PROBLEM TO SOLVE - If a line in the data below contains the word "true", copy it out.

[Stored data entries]
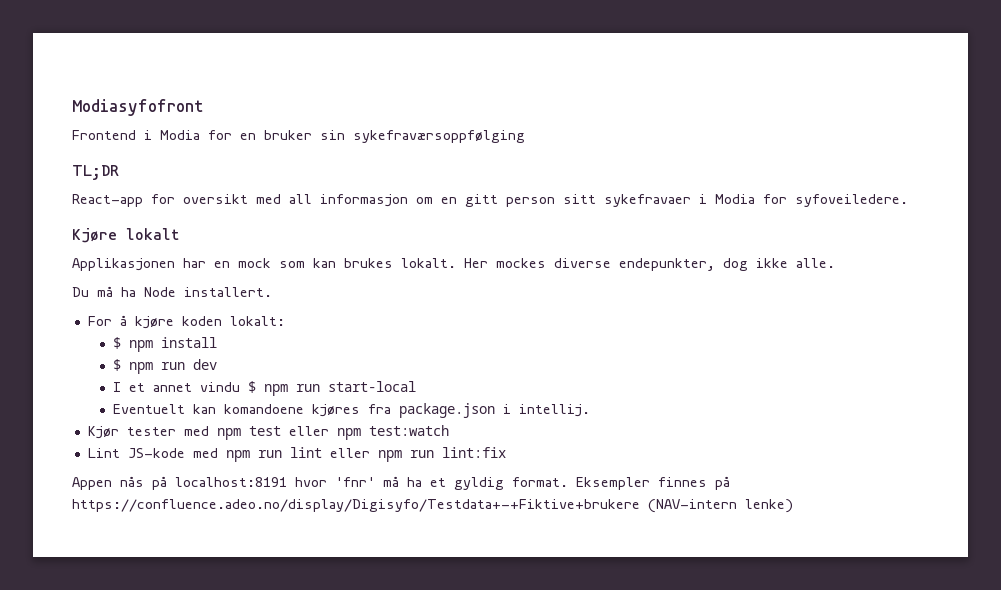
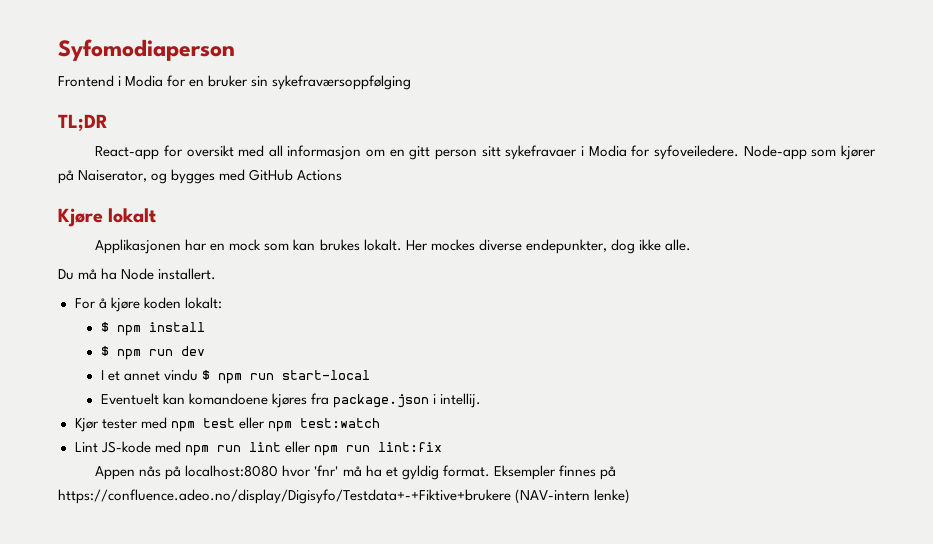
[72,99,204,116] Modiasyfofront -> [58,39,235,61] Syfomodiaperson
(908, 200) none -> [743,145,877,160] [58,169,343,184] Node-app som kjører på Naiserator, og bygges med GitHub Actions
[175,477,287,487] localhost:8191 -> [185,465,279,477] localhost:8080

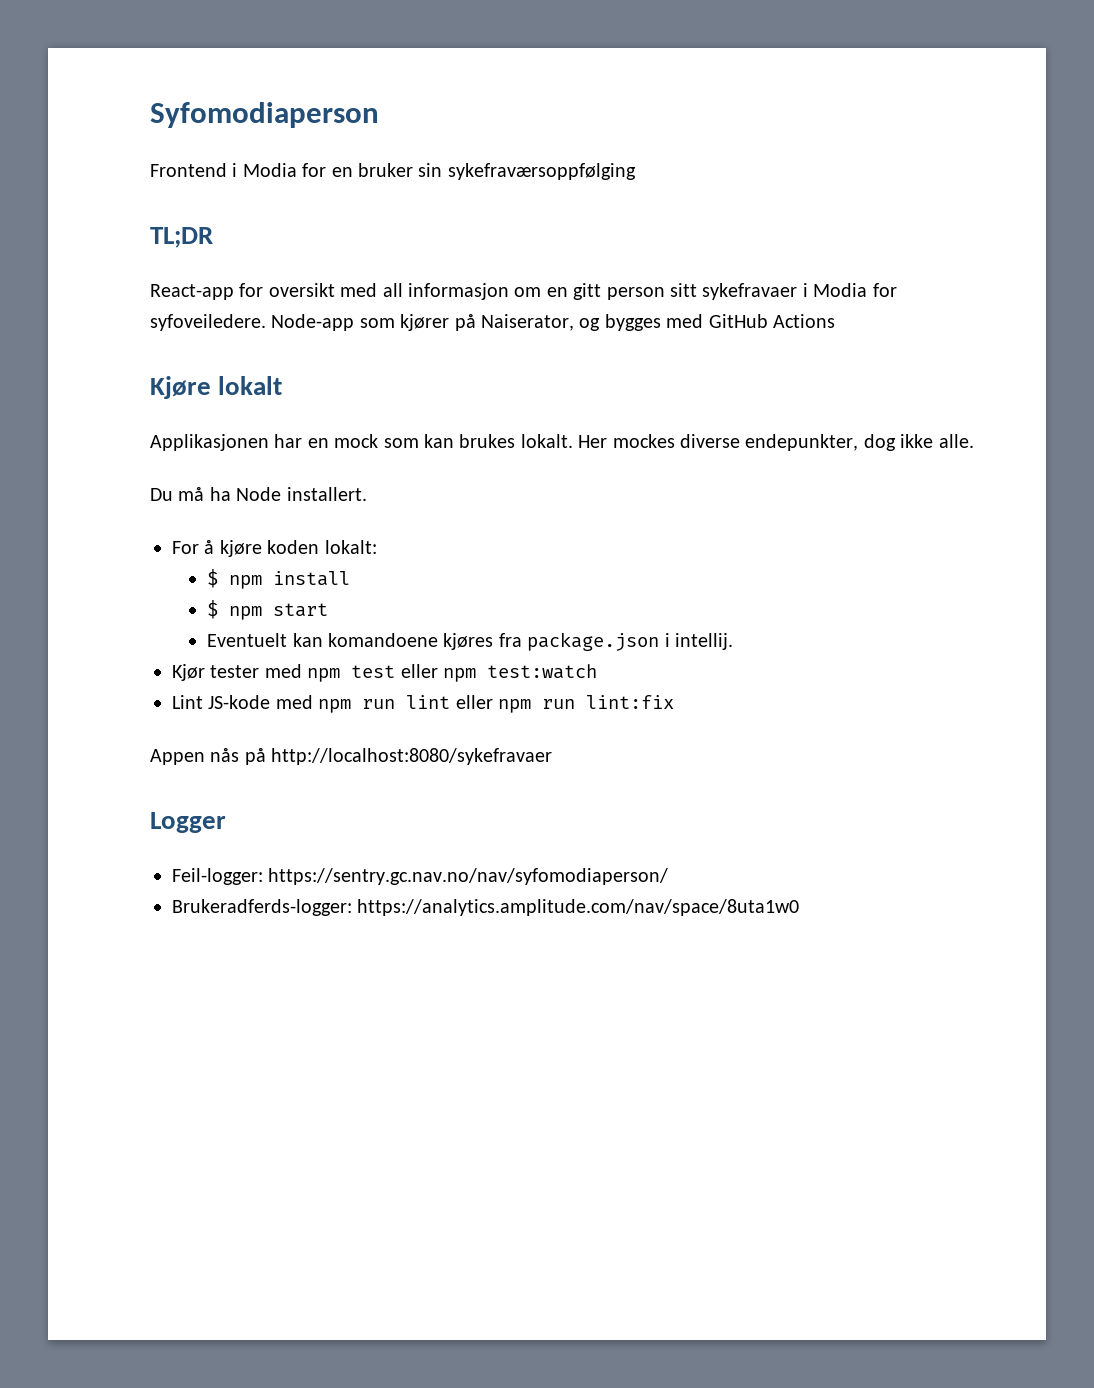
[148,346,205,356] [100,369,371,384] run dev // I et annet vindu $ npm run start-local -> [273,603,329,617] start
[185,465,616,480] [58,489,631,504] localhost:8080 hvor 'fnr' må ha et gyldig format. Eksempler finnes på https://confluence.adeo.no/display/Digisyfo/Testdata+-+Fiktive+brukere (NAV-intern lenke) -> [271,748,553,765] [150,812,226,833] [172,868,669,885] [172,899,800,916] http://localhost:8080/sykefravaer // Logger // Feil-logger: https://sentry.gc.nav.no/nav/syfomodiaperson/ // Brukeradferds-logger: https://analytics.amplitude.com/nav/space/8uta1w0

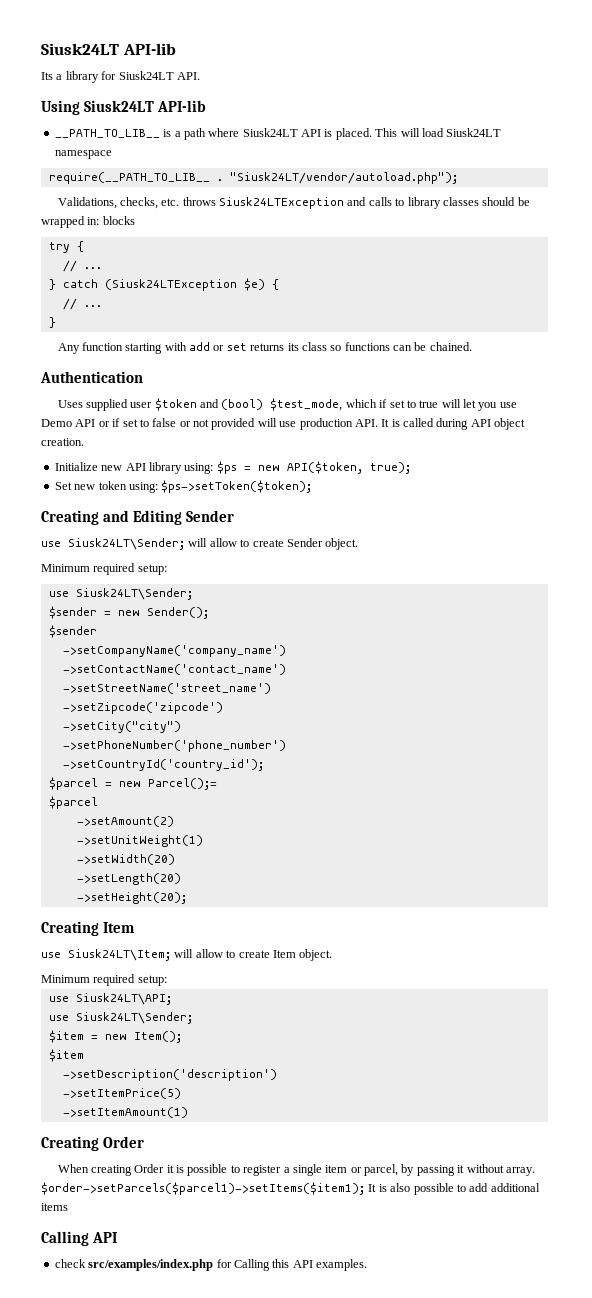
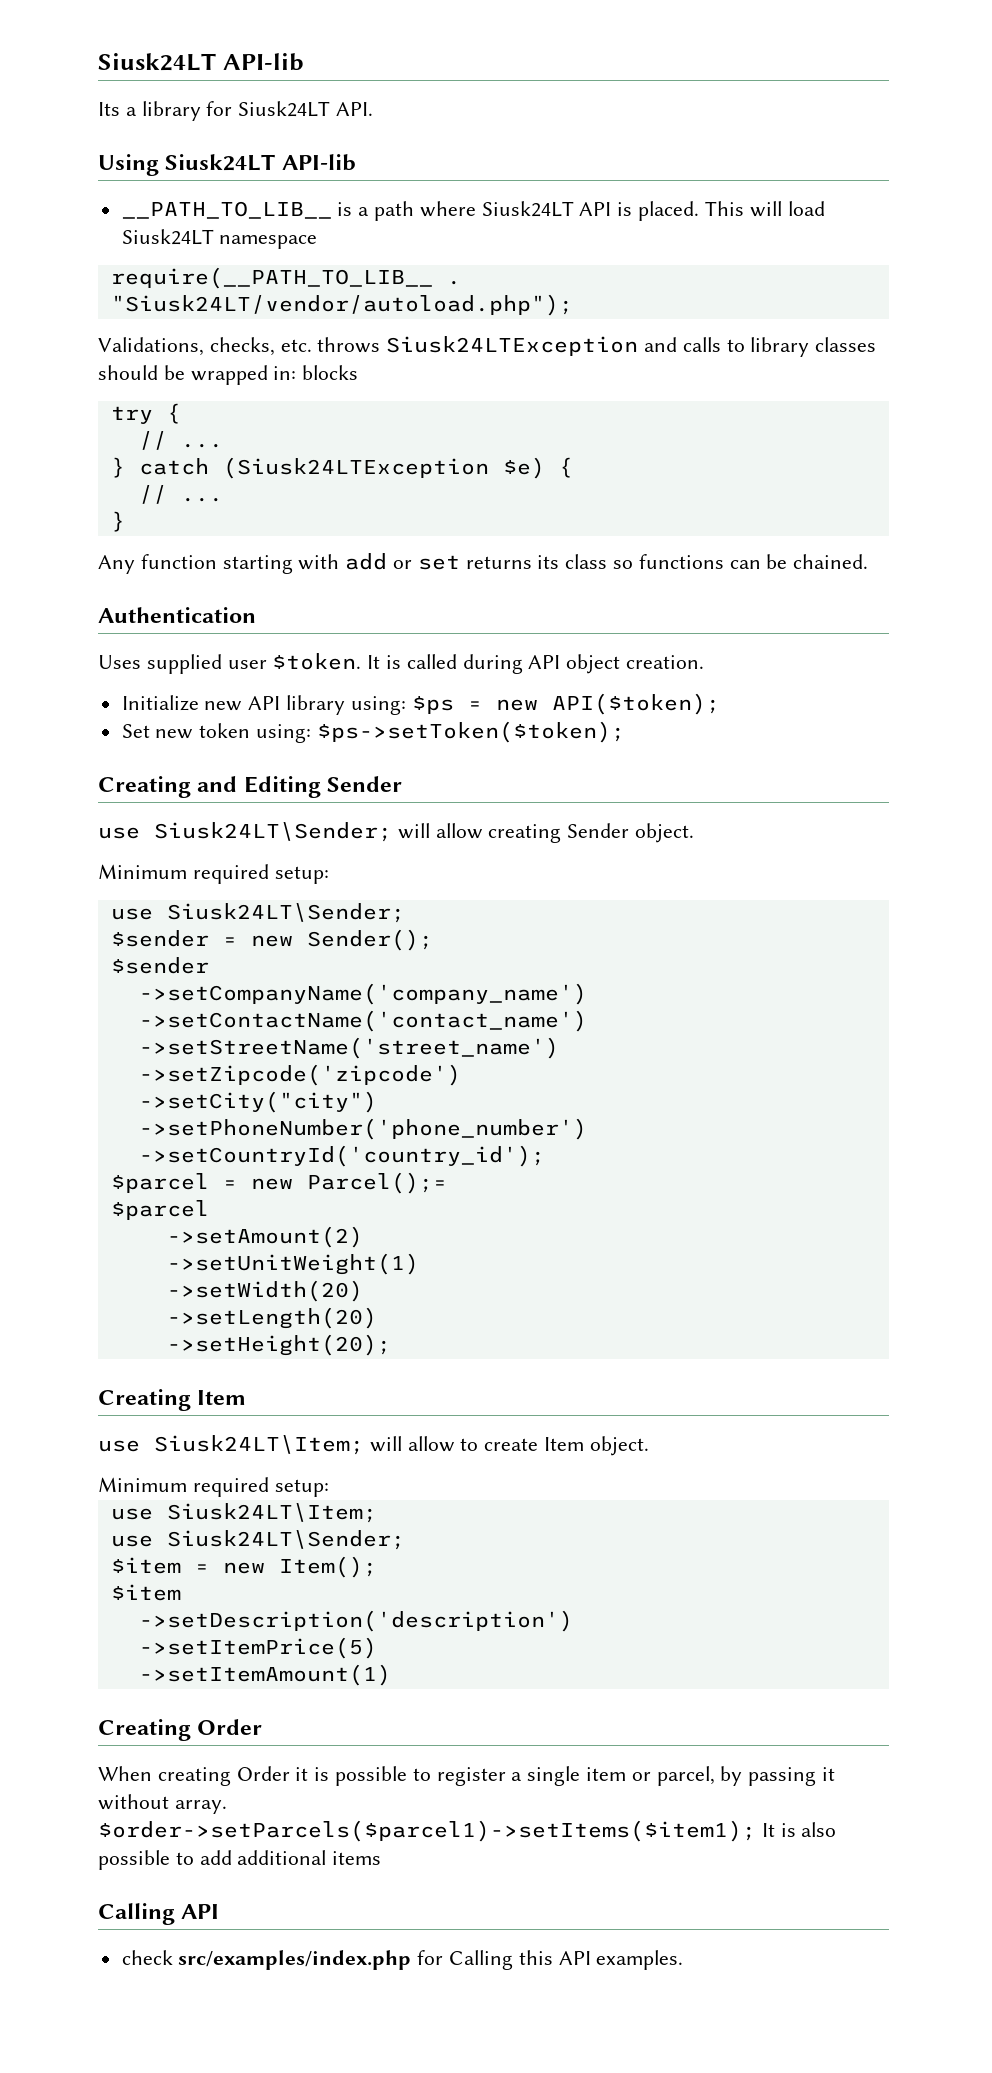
[154,398,517,411] [41,418,378,430] $token and (bool) $test_mode, which if set to true will let you use Demo API or if set to false or not provided will use production API. -> [272,653,362,670] $token.
[286,461,411,474] API($token, true); -> [551,693,720,715] API($token);
[240,539,284,547] to create -> [488,824,562,843] creating
[75,993,172,1005] Siusk24LT\API; -> [166,1503,377,1523] Siusk24LT\Item;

TASK OUTPUT -
[154,398,517,411] [41,418,378,430] $token and (bool) $test_mode, which if set to true will let you use Demo API or if set to false or not provided will use production API. -> [272,653,362,670] $token.
[286,461,411,474] API($token, true); -> [551,693,720,715] API($token);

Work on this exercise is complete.